Exercise requirements: Scan the lines below; pull out those with "hand".

[Human pose keypoint data]
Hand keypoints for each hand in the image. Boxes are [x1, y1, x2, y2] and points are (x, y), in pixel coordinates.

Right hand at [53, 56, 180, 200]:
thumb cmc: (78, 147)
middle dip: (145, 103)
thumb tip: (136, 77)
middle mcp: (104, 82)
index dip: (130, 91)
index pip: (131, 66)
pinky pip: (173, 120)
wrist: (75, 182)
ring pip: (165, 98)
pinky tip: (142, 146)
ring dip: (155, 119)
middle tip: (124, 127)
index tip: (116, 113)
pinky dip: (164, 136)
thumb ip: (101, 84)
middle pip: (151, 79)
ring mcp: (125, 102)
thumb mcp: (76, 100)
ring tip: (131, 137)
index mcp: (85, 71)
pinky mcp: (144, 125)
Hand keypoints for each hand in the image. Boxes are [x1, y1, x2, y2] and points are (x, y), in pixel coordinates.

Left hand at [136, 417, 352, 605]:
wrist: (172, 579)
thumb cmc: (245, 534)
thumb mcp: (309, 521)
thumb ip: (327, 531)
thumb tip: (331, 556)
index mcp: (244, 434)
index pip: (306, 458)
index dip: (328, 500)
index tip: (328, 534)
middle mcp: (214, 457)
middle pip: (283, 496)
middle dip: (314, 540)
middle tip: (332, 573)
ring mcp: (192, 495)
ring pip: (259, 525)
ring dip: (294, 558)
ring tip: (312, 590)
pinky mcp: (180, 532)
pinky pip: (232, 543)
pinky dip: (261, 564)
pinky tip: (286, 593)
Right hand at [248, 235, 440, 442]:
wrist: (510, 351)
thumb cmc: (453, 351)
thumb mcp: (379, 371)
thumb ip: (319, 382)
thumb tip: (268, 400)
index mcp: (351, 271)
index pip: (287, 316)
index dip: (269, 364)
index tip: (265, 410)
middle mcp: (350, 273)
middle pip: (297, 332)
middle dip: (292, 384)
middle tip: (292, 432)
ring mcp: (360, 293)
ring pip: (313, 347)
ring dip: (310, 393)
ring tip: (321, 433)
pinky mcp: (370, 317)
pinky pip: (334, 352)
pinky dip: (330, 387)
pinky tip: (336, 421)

Task result:
Hand keypoints for each hand in the image. Boxes are [x1, y1, x2, y2] and points are (x, y), in pixel coordinates.
Right hand at [53, 56, 180, 200]:
Hand keypoints for each hand in the image. Boxes are [x1, y1, x2, y2] and points are (x, y), in pixel coordinates.
Left hand at [136, 417, 352, 605]:
Right hand at [248, 235, 440, 442]:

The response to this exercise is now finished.